Bedenkt man die Annäherung an die Bildende Kunst, die die avancierte Musik der vergangenen Jahrhunderthälfte in ihren graphischen Notationen unternahm, liegt die Überlegung nahe, mit einer entsprechenden Partitur das Tintenfraß-Modell von Linda Schwarz explizit musikalisch zu interpretieren. So entstand in Zusammenarbeit von Linda Schwarz und dem Musikwissenschaftler Volker Straebel die konzeptionelle Partitur "Tintenfraß Bach".
Mit jeder Seite des Manuskripts der Cello-Suiten korrespondiert ein Transparent, auf dem sich einzig die von der Gegenseite durchschlagenen Tintenfraß-Zeichen befinden. Diese Zeichen interpretiert ein Cellist als graphische Notation, er liest sie zeilenweise von links nach rechts. Ihre vertikale Ausrichtung bezeichnet die zu spielende Tonhöhe, die Zeitabstände sind zu den horizontalen Abständen proportional. Zur Orientierung auf der Partiturseite dient ein weiteres Transparent, und zwar entweder eines, auf dem nur die Mittellinien der Notensysteme oder aber eines, auf dem die Außenlinien der Notensysteme eingetragen sind. Diese Systeme sind die leeren Notensysteme der Seite, auf die der Tintenfraß durchschlägt, nicht die, in die die den Tintenfraß erzeugenden Zeichen eingetragen wurden.
Für eine Aufführung wählt der Cellist eine beliebige Gruppe unmittelbar aufeinanderfolgender Partitur-Seiten, die allerdings nicht aus verschiedenen Suiten entstammen dürfen. Jede Seite bildet einen Satz. Innerhalb eines Satzes gilt für jede Notenzeile die gleiche, von uns nicht näher bestimmte Dauer. Der Spieler mag sich hier von den korrespondierenden Satzbezeichnungen der Bach’schen Vorlage leiten lassen. Allerdings ist der Eindruck des Tempos stark abhängig von der Dichte der durchgeschlagenen Tintenfraß-Zeichen, die von Seite von Seite mitunter stark differiert. Während die Zeiteinteilung sich mit jedem Satz ändern kann, ist die Wahl eines Interpretationsverfahrens mit Mittellinie oder Außenlinie der Notensysteme für den gesamten Rahmen einer Aufführung verbindlich.

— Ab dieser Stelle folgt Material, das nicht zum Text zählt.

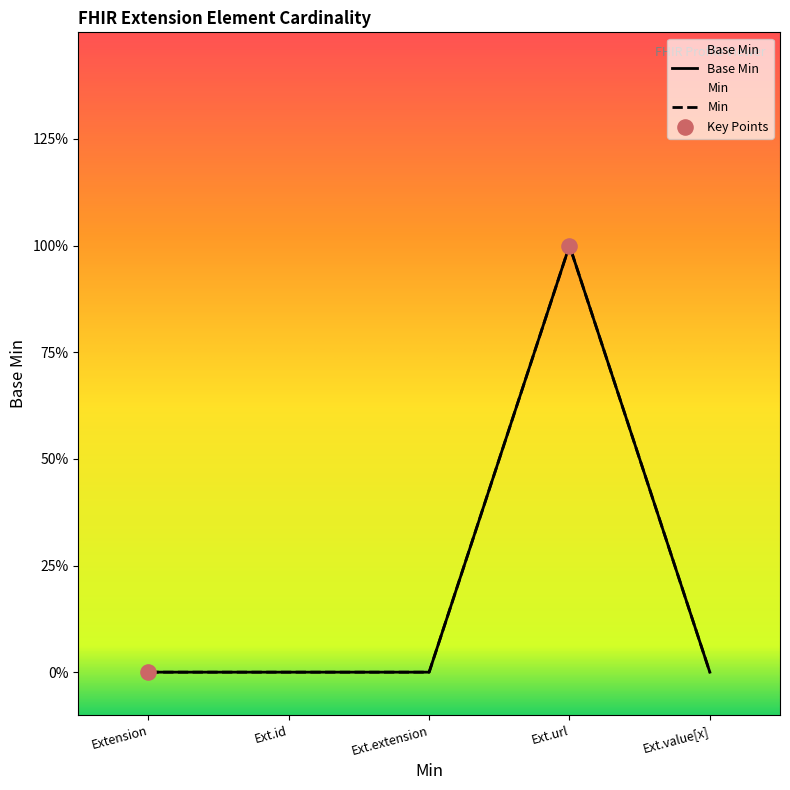

Between Ext.id and Ext.extension, which is larger?

Ext.id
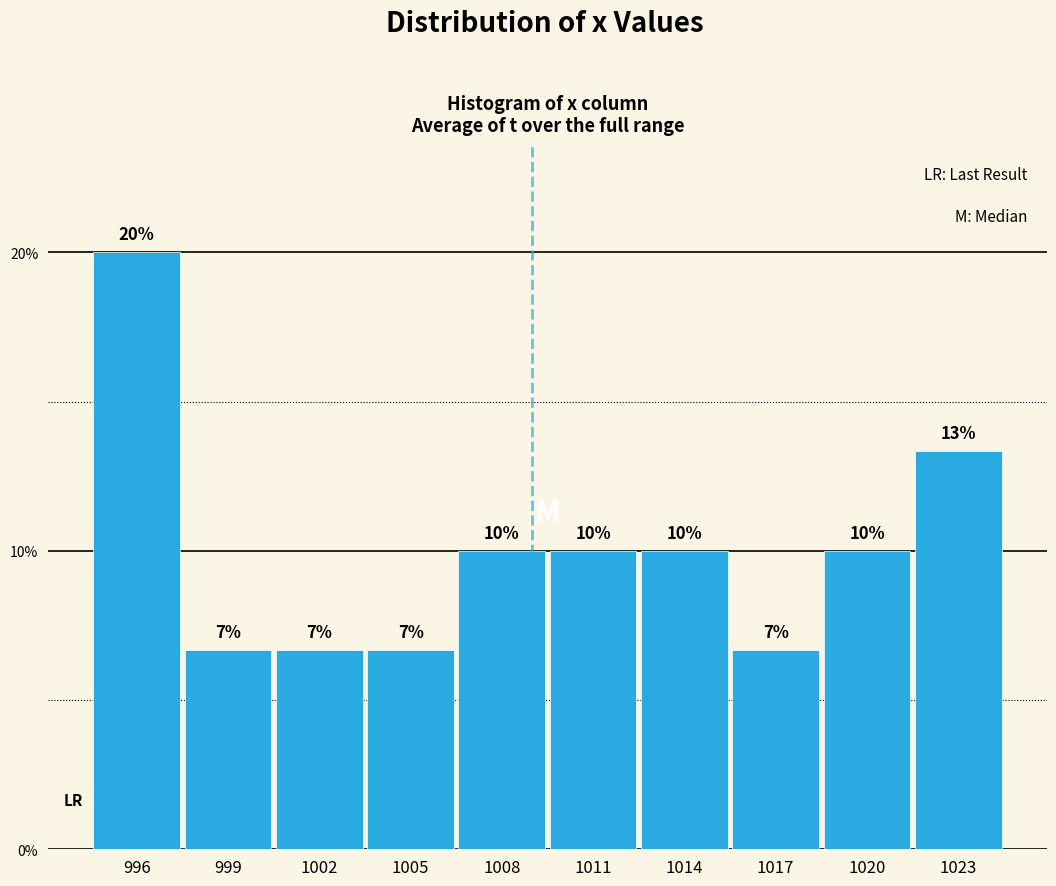

What is the value of the 4th bar from the left?

6.7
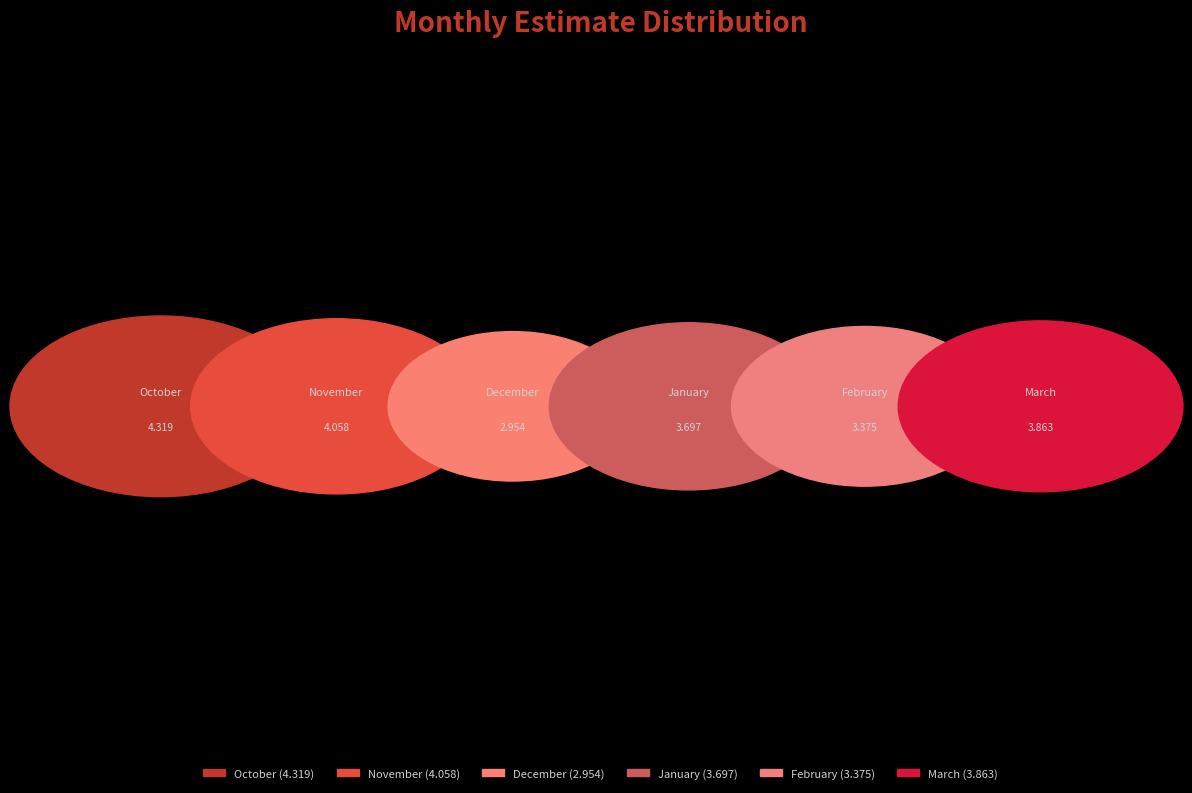

Combined, do January and February account for over 50%?

No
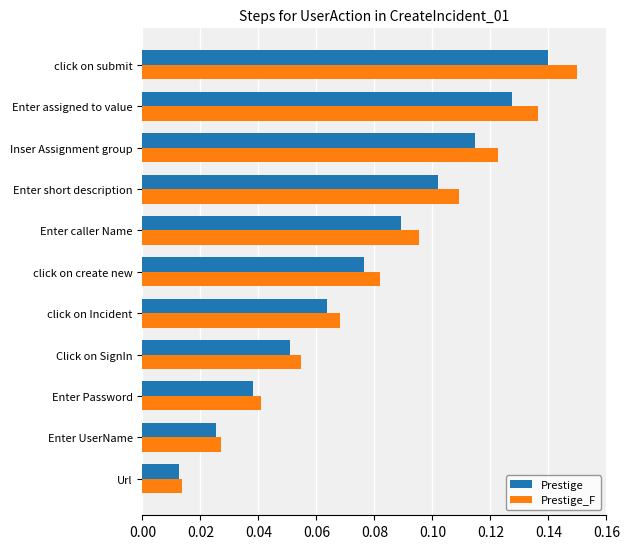

Which category has the highest value in the Prestige series?

click on submit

Dem konzeptionellen Ansatz der bildnerischen Arbeit entspricht hier der kompositorische. Ebenso wie sich Linda Schwarz in ihren Bildwerken neuer Drucktechniken bedient und nicht Verfahren des 18. Jahrhunderts reproduziert, nutzt die Partitur "Tintenfraß Bach" musikalische Verfahrensweisen, wie sie in der aktuellen Musik inzwischen etabliert und verbreitet sind. Statt, wie es wegen der spiegelbildlichen Anlage der Tintenfraß-Zeichen zu erwarten wäre, die Tintenfraß-Töne Zeile für Zeile rückwärts in originaler Tonart und ursprünglichem Rhythmus zu notieren, beschränken sich die Vorgaben an den Interpreten auf die aus dem Konzept schlüssig abzuleitenden Informationen. Die tonale Orientierung weicht den mit Millimeter-Papier oder Zentimetermaß zu bestimmenden Mikro-Intervallen. Der sichere metrische Fluss wird aufgelöst in unvorsehbare, mit der Stoppuhr bestimmte Einsätze. Die Sicherheit der musikalischen Ordnung des Barock ist ebenso verloren wie das Vertrauen in die sichere Überlieferung der Schrift. Dem entspricht das freie Tasten im musikalischen Raum von "Tintenfraß Bach".